Something thuds outside the bathroom. I leave the shower running but climb out, curious. The stone tiles are cold under my feet as I pad across them and put my ear against the door.

“If you so much as look in her direction again, I’ll kill you.” Cole. He insisted on coming with me to North Carolina on the Mae trip, so Rafael sent him and Nathan. It was the most awkward car trip in the history of car trips: Nathan with his terrible choice in music, Cole silent and fuming.

Nathan answers. “Relax! I was just in here for—”

“I’ve seen you watching her when you think no one notices. One more time—” Something thuds against the wall and I jump back, nearly slipping on the tiles. “One more time and I’ll break your neck.”

Well then. Horrified, I climb back into the shower.

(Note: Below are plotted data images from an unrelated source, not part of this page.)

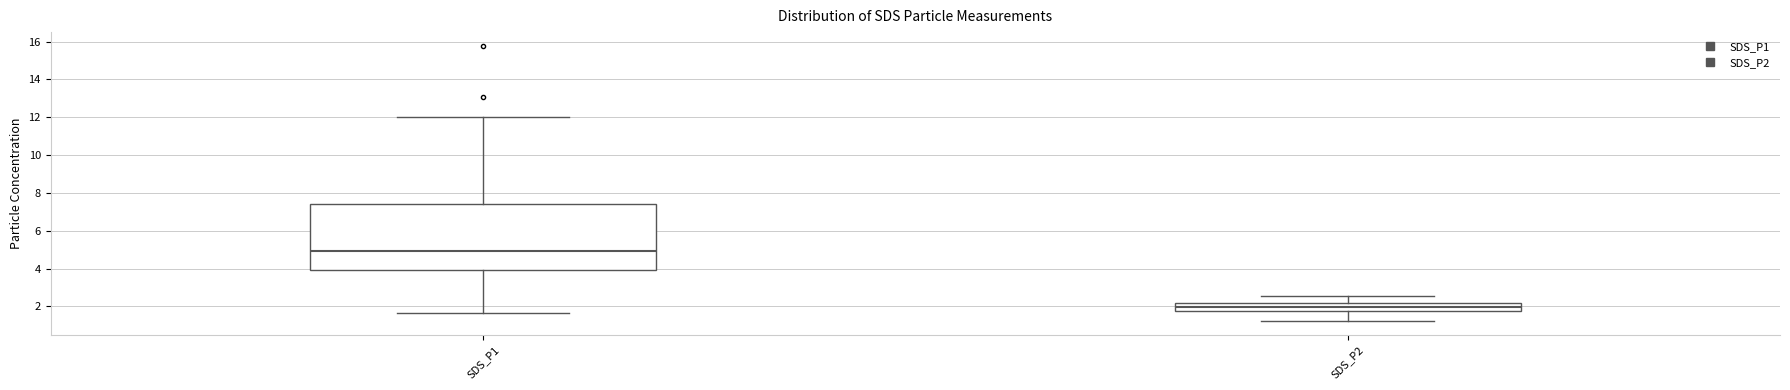

Which box is the tallest, from its lower edge to its upper edge?

SDS_P1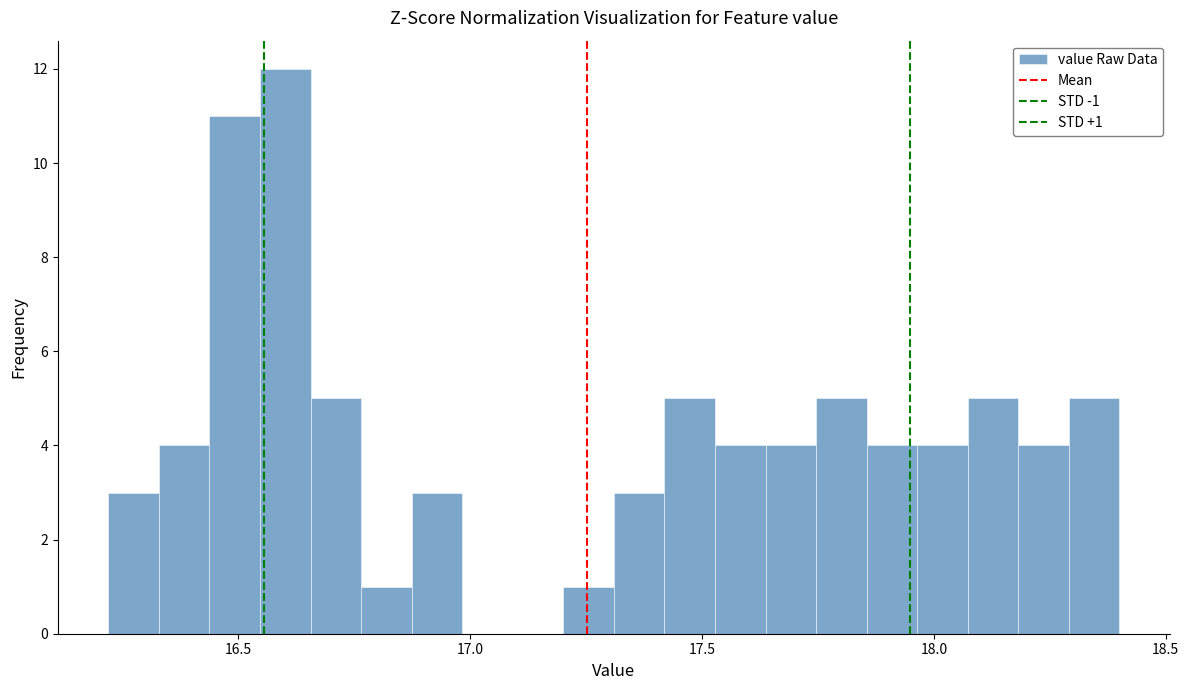

Read against the x-axis, roughly where is the centre of the tallest bar?

16.60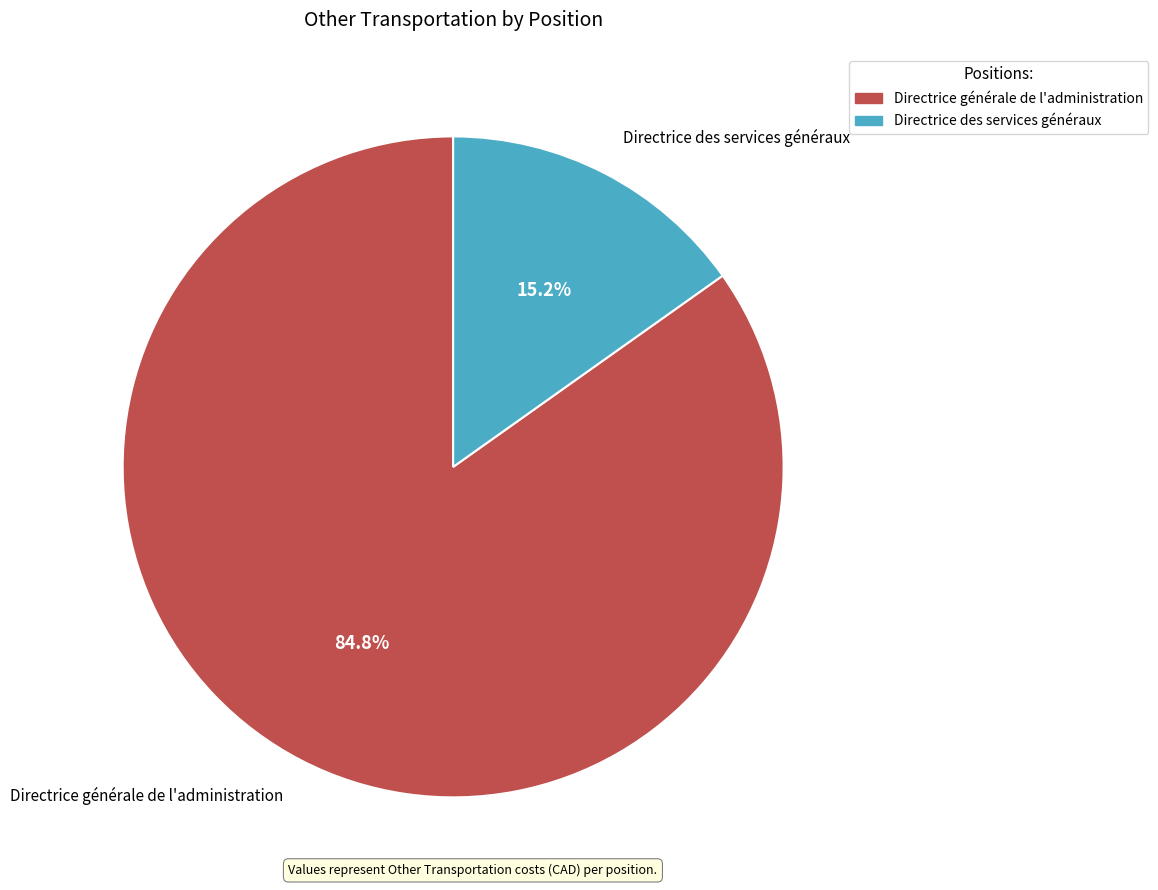

Count the number of slices in the pie.

2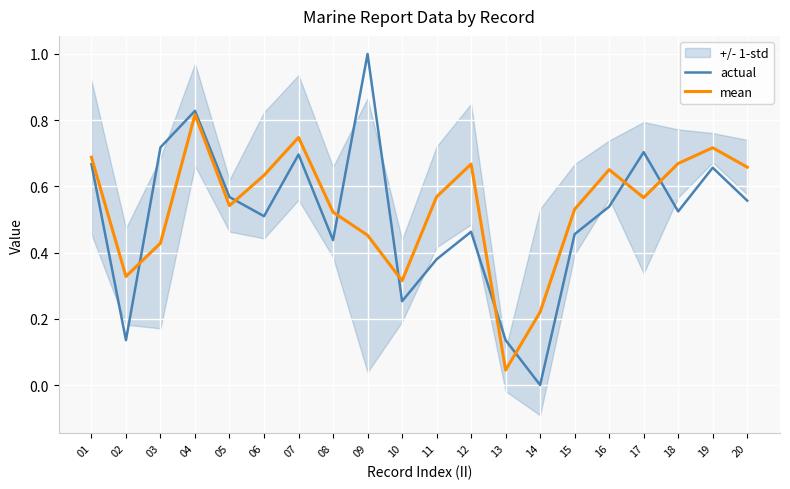

True or false: actual has a value of 0.5 at 15.

True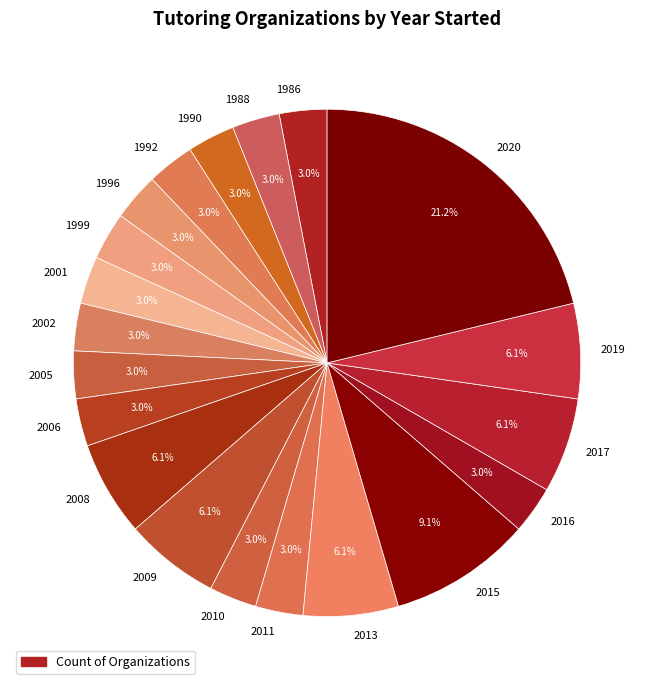

To the nearest percent, what portion does 1996 represent?

3%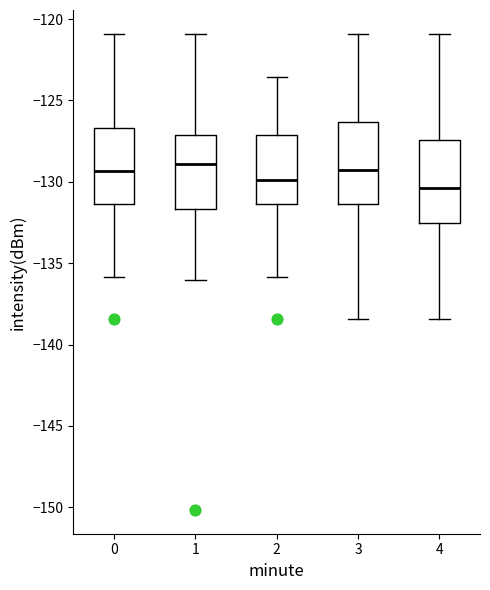

Reading left to right, transcribe this box plot: for each box, give where its median line is, the range the box spans, and where its two whiskers end, as read against the y-axis. The values are not printed on the chart, so give them approximately, as read against the axis.

0: median -129.5, box -131.5 to -126.5, whiskers -136.0 to -121.0
1: median -129.0, box -131.5 to -127.0, whiskers -136.0 to -121.0
2: median -130.0, box -131.5 to -127.0, whiskers -136.0 to -123.5
3: median -129.5, box -131.5 to -126.5, whiskers -138.5 to -121.0
4: median -130.5, box -132.5 to -127.5, whiskers -138.5 to -121.0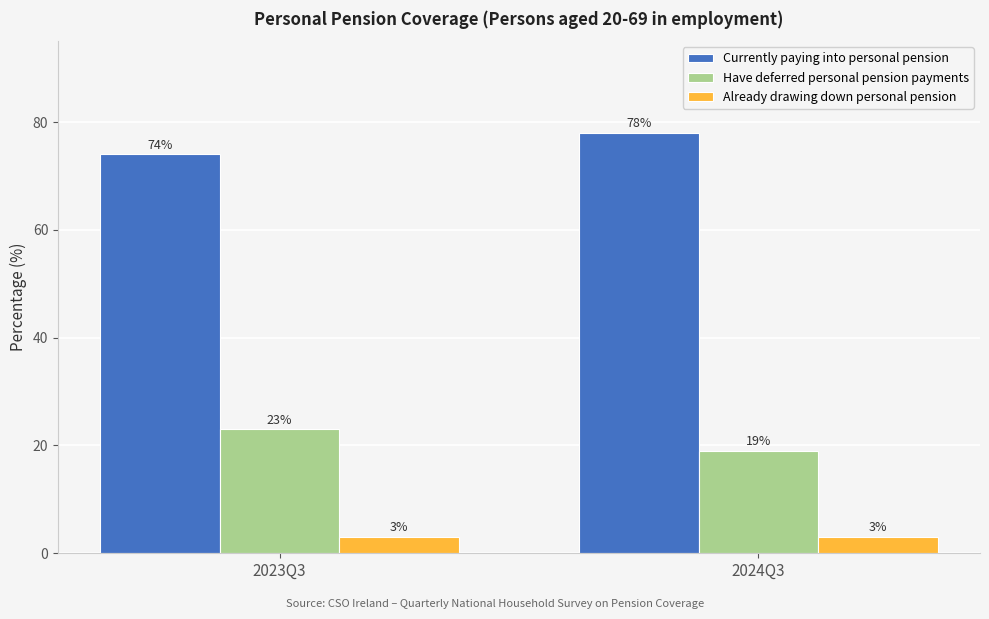

What position from the right is 2024Q3?

1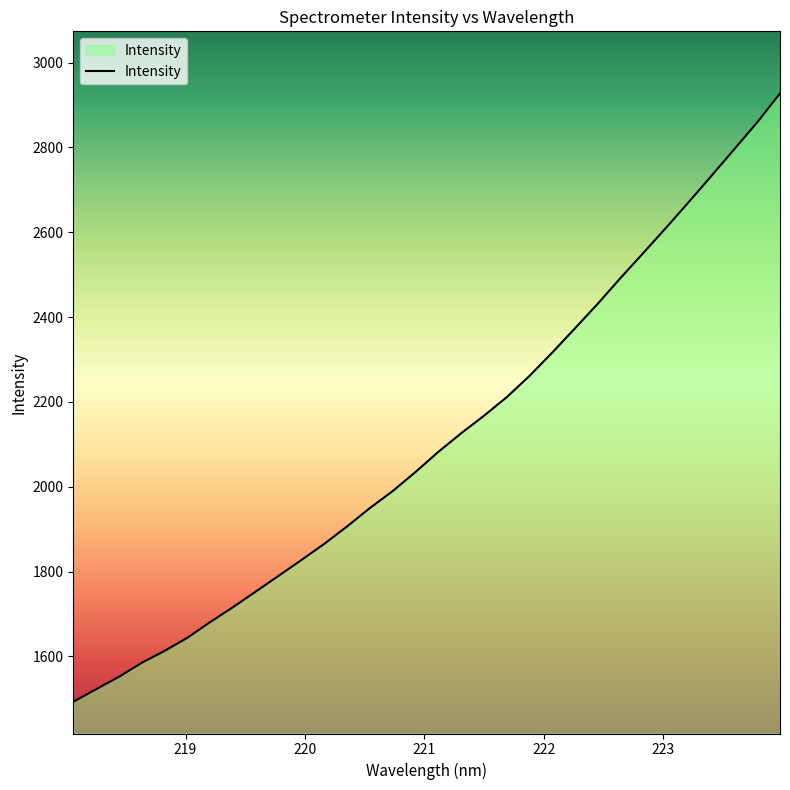

What is the greatest value displayed?

2927.3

After my hair is dry, I dress in the bathroom, now hyperaware of who might be hanging around my room in the hotel suite unobserved. At least I can smell Nathan coming from several rooms away. Sure enough, as I walk out into my bedroom the sharp stinging stink of him lingers.

The television is on, too. “Hello?” I say.

“It’s me,” Cole answers.

“And if I had walked out naked?”

“My eyes are closed. Can I open them now?”

I walk to the bench at the foot of the bed and sit down. “Yes. Why are you in my room?”

“Bored.”

“So, slamming Nathan into the wall isn’t enough to keep you entertained for a few minutes?”

“Ah.” He makes a small, regretful noise with his mouth. “You heard that. Sarah says I don’t play well with other boys. Oh, your phone kept beeping while you were in the shower.”

My heart skips a beat—what if it was Fia?—but I try to sound casual. “Who is it? You can check, I don’t mind.”

Cole gets up and then says, “Adam. Five texts. I can read them to you.” He pauses. “Unless they’re personal.”

I roll my eyes. “Not that it’s any of your business, but I’m pretty sure he’s desperately in love with my sister.”

Cole snorts. “He’s crazy.”

“He’d have to be, right?” I stop, horrified with myself. Cole bursts out with a shockingly staccato laugh and then I can’t help but laugh, too. Maybe it’s betraying Fia, I don’t know, but it feels good to be able to laugh about her with someone who knows her, or at least has met her. Makes me feel less alone.

I twist my hair up into a bun, a smile lingering on my face. “Oh, speaking of crazy, do I need to be concerned about Nathan?”

“No.”

“Because you’re watching him?”

“Because if he tries anything, you can handle yourself.”

I jerk my knee up, then pantomime grabbing my groin and falling to the floor in pain. I’m rewarded with another bark of laughter.

Pushing myself up, I sit on the floor and pull out my hair, redo it. “Did Rafael call?”